Marx and Abstraction

Marx makes a lot of how others ‘abstract’ concepts. This is something I’ve been struggling with in Marx, so I found this article, which does a good job of explaining how Marx arrived at his approach to abstraction, and why he feels everyone else up to him was getting it backwards.

Taken from this article:
Power and Necessity of Abstraction in Marx  
by Robert Nigro

The question of abstraction plays a crucial role in Marx’s work. Marx was a materialist and his approach was a critique of universals as we know them. Marx analyzed and criticized the historical conditions that allowed the discourses to assume validity and truth. His materialism challenged the idealism of the 18th century. His claim is that the notion of abstraction has been distorted and mystified by philosophers and classical political economists. Marx draws on the notion of determinate abstraction.

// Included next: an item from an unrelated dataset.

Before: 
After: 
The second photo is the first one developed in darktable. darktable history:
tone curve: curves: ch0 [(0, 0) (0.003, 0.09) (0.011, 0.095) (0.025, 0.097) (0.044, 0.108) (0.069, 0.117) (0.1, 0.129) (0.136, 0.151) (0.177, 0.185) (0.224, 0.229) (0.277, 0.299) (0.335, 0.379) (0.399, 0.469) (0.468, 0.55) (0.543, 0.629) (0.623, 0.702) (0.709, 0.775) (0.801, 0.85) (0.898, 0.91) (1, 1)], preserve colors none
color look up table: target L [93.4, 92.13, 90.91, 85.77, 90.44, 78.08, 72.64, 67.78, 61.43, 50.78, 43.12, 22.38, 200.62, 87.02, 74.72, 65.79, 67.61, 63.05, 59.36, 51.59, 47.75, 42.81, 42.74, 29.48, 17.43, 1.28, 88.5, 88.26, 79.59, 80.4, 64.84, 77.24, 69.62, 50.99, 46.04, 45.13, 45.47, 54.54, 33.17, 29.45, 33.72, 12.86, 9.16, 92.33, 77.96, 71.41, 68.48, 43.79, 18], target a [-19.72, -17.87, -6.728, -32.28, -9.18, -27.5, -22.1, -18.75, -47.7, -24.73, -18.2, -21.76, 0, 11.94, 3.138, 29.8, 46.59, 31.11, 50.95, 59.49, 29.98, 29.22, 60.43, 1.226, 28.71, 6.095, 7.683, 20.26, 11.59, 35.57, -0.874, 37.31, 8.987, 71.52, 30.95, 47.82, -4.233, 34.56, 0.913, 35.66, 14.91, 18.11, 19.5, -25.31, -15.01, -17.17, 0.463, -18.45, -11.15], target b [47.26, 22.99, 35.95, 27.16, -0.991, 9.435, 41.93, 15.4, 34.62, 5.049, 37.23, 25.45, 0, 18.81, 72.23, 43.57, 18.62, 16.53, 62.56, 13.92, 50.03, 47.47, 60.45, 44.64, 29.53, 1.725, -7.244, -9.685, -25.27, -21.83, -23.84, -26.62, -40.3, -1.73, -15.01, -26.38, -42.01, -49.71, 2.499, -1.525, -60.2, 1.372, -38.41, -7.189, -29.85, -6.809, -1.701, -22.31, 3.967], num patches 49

Marx says “it seems to be correct to begin with the real and concrete. So for example, in economics, to start with the population, which is the foundation and subject of the social act of production. But this is false.” Starting from the real and concrete to derive an abstract is scientifically incorrect. Marx proposes taking the concrete as the result. The concrete is concrete because it has encompassed all the factors and is a unity of the diverse.

The correct method is to go from the abstract to the concrete to the determination. Determination is the product of a theoretical approximation, which utilizes general abstractions, polarities, and dimensions for this end.

Truth is an objective for the analysis, not its starting point. He outlines a path of abstract knowledge, rising from the simple to the combined, that helps us to discover, to invent reality. Instead of just reproducing reality, abstraction is the thinking process that leads to grasp antagonisms, and contradictions crossing reality.  

But invention doesn’t mean idealism. For Marx, abstraction is in no way the search for essences or eternal truths or universals. Marx doesn’t accept such things. Individuals don’t have a ‘human nature’, some form or substance that fills each. For Marx, there is only the relation- what happens among individuals. Abstraction must grasp the multiple and active relations individuals establish with each other. It is these relations that define what individuals have in common. But this common is not a pre-existing thing, what the abstraction would bring to language.  

The importance of this approach is to wonder what happens if we don’t accept a priori the existence of ready-made notions. For Marx, the truth is the result of practices emerging from struggles and social relations. Working from those practices and from understanding the forces at work, analysis must be able to tell in advance what possible forms the development of historical and social processes might assume.